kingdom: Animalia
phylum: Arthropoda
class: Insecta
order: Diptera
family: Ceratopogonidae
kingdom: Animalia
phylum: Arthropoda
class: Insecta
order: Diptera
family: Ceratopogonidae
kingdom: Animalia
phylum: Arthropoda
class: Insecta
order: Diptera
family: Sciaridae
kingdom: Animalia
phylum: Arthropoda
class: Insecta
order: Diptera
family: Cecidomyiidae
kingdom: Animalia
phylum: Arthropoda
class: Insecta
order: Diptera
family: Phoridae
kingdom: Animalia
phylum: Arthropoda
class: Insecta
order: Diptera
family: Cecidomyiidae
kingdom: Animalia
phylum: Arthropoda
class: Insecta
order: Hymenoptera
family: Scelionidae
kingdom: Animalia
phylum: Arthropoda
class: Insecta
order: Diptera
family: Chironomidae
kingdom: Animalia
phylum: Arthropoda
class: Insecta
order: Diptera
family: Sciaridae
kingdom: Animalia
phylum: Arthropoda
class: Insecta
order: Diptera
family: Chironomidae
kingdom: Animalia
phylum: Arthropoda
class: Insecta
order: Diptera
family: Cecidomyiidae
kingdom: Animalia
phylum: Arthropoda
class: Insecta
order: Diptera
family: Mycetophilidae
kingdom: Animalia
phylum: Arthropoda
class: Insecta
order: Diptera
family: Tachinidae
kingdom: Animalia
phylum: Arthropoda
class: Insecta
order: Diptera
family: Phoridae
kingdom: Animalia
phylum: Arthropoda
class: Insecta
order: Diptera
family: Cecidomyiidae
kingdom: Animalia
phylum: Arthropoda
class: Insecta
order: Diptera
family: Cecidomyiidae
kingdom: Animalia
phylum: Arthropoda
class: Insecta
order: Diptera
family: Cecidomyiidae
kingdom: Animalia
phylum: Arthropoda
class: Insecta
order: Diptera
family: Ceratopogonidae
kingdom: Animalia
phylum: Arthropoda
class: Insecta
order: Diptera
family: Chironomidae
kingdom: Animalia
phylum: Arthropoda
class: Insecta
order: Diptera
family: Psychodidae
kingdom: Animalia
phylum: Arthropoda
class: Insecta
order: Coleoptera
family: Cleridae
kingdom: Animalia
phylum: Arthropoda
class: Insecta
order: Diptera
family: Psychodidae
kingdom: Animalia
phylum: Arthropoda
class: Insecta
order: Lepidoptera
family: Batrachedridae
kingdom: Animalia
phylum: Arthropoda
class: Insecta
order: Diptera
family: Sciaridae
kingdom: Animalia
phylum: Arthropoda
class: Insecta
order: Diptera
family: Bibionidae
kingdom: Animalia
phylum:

──────────────────────────────

▶ **Task directions**
Please copy the records above word for word, from the first line up to and including the line with "family: Mycetophilidae".

▶ **Task answer**
kingdom: Animalia
phylum: Arthropoda
class: Insecta
order: Diptera
family: Ceratopogonidae
kingdom: Animalia
phylum: Arthropoda
class: Insecta
order: Diptera
family: Ceratopogonidae
kingdom: Animalia
phylum: Arthropoda
class: Insecta
order: Diptera
family: Sciaridae
kingdom: Animalia
phylum: Arthropoda
class: Insecta
order: Diptera
family: Cecidomyiidae
kingdom: Animalia
phylum: Arthropoda
class: Insecta
order: Diptera
family: Phoridae
kingdom: Animalia
phylum: Arthropoda
class: Insecta
order: Diptera
family: Cecidomyiidae
kingdom: Animalia
phylum: Arthropoda
class: Insecta
order: Hymenoptera
family: Scelionidae
kingdom: Animalia
phylum: Arthropoda
class: Insecta
order: Diptera
family: Chironomidae
kingdom: Animalia
phylum: Arthropoda
class: Insecta
order: Diptera
family: Sciaridae
kingdom: Animalia
phylum: Arthropoda
class: Insecta
order: Diptera
family: Chironomidae
kingdom: Animalia
phylum: Arthropoda
class: Insecta
order: Diptera
family: Cecidomyiidae
kingdom: Animalia
phylum: Arthropoda
class: Insecta
order: Diptera
family: Mycetophilidae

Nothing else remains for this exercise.